TASK 1: Summarize the passage on drunken mistakes in two sentences.
TASK 2: Repeat the passage on drunken mistakes word for word, starting with "5. You Attempt" and going on through "sandwich and water.".
TASK 3: In the passage on drunken mistakes, what does the final item recommend sticking to in the morning?

PASSAGE SHOWN:
※ ※ ※

LEAD PHOTO CREDIT: Photo by Valentin Casarsa, Vetta
1. You Order Ridiculous Drinks
Nothing will magnify your impending hangover quicker than piling on some outlandish and expensive drinks after blasting through the majority of a 30 pack with a couple of friends. Breaking out the pina colada mix at 2 a.m. or ordering a round of Jameson shots when you aren’t a whiskey drinker is a sure-fire sign that it might be time to cut the evening a bit short.
2. You Smoke Cigarettes (When You Aren’t a Smoker)
Some people end up regretting this about as much as making out with the ugly girl at a party, not to mention the feeling of waking up to hacking up a lung and the tasting what seems like car exhaust in your mouth. Stumbling outside in the middle of the night and attempting to bum a smoke off someone you’ve never met before will probably be your last move… until you attempt to light it backwards and end up smoking the filter.
3. You Become Crazily Generous
This is one of the more potentially hazardous mistakes, especially as a semi-broke or marginally employed college student who typically can’t afford to run a tab fit for a professional athlete. It’s one thing to buy a couple of beers for your roommate or the cute girl sitting next to you at the bar, but if you start lining up rounds of Jager shots for the entire party, your bank account will be hurting as much as your head is in the morning.
4. You Start Arguing With the Bartender
Here’s another popular illogical choice for the drunk and disorderly – probably one of the easiest ways to be tossed out of the bar (short of urinating on the stool in front of you). Whether you’re accusing them of watering down the shots or complaining about the price of a drink you’ve already paid for three times before, this is when it’s surely time to say goodnight. Otherwise, the big bouncer will make you see stars inside the bar.
5. You Attempt to Eat Everything in the Fridge
This one really only applies at a house party but if you feel that a headache and dry mouth aren’t enough to ruin your morning, feel free to pile on an epic stomach ache and digestive “issues” by devouring whatever you get your drunk paws on. Piling up a plate of leftover pizza, pickles, peanut butter, and tuna fish right out of the can is something reserved for incredibly inebriated people only. Do yourself a favor, stick to the A.M. peanut butter and jelly sandwich and water.

※ ※ ※

[Items from a data source]
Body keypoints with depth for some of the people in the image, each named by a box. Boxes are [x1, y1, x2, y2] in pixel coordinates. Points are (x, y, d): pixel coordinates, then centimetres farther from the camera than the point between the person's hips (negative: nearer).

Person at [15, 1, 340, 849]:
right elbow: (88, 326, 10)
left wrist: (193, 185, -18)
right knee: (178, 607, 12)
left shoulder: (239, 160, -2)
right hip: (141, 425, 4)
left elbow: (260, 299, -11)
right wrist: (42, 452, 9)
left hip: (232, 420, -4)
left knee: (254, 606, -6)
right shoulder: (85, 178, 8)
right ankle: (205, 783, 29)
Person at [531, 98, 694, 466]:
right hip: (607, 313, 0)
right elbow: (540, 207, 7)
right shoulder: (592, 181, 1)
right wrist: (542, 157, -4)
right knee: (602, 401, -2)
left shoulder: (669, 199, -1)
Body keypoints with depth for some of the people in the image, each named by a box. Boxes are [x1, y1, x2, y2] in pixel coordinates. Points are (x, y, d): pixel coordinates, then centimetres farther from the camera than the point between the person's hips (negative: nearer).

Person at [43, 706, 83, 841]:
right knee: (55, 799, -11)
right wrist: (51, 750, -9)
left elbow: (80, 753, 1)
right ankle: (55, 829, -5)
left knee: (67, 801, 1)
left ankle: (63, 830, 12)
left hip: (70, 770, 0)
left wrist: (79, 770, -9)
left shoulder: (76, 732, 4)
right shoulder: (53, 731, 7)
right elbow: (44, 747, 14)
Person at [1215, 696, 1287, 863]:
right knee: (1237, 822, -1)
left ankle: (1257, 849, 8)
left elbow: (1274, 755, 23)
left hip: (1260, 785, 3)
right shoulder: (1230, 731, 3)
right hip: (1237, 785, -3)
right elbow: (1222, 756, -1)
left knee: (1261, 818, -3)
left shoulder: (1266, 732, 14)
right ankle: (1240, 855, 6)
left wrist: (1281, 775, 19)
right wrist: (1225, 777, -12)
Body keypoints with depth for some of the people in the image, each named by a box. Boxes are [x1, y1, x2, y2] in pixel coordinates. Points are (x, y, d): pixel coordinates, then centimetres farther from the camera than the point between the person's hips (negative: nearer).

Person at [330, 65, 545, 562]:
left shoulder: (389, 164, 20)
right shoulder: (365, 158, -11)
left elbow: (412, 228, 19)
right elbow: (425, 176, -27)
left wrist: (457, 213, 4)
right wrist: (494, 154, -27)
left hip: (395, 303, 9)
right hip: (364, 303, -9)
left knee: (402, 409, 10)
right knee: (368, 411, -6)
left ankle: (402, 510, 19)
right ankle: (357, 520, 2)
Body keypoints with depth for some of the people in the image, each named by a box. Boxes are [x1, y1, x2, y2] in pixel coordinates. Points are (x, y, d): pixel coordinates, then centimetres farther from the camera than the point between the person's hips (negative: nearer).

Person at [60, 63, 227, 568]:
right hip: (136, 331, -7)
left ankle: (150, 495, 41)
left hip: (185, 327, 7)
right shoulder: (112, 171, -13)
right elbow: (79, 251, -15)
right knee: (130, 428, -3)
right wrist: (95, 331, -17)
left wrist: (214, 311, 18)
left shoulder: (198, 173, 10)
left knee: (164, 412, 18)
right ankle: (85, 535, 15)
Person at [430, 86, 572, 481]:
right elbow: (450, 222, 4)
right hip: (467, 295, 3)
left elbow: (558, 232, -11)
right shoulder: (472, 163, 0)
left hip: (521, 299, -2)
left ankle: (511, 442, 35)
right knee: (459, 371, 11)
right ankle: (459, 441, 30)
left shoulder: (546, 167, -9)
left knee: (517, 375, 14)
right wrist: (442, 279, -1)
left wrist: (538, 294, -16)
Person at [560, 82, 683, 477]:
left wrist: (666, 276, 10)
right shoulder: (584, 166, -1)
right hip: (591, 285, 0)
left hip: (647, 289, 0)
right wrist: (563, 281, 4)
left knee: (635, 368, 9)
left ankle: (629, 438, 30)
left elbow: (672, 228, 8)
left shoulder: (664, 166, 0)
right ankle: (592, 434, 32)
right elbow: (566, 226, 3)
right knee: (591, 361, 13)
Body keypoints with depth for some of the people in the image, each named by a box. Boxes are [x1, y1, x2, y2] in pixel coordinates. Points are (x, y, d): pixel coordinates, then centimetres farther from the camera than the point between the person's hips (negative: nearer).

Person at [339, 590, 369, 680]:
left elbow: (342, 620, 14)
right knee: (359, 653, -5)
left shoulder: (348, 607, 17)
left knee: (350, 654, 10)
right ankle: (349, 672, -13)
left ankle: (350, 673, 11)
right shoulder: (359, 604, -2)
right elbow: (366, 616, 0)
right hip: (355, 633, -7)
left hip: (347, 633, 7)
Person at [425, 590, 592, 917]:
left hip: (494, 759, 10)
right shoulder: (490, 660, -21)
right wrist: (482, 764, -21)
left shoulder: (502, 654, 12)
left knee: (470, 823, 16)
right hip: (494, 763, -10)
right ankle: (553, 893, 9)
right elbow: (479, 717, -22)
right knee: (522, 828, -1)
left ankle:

※ ※ ※

ANSWER SPACE 1: The passage lists five mistakes people make while drunk: ordering outlandish drinks, smoking cigarettes when they are not smokers, becoming crazily generous, arguing with the bartender, and eating everything in the fridge. It warns that these choices can magnify a hangover, leave a bank account hurting, or get a person tossed out of the bar.

ANSWER SPACE 2:
5. You Attempt to Eat Everything in the Fridge
This one really only applies at a house party but if you feel that a headache and dry mouth aren’t enough to ruin your morning, feel free to pile on an epic stomach ache and digestive “issues” by devouring whatever you get your drunk paws on. Piling up a plate of leftover pizza, pickles, peanut butter, and tuna fish right out of the can is something reserved for incredibly inebriated people only. Do yourself a favor, stick to the A.M. peanut butter and jelly sandwich and water.

ANSWER SPACE 3: A peanut butter and jelly sandwich and water.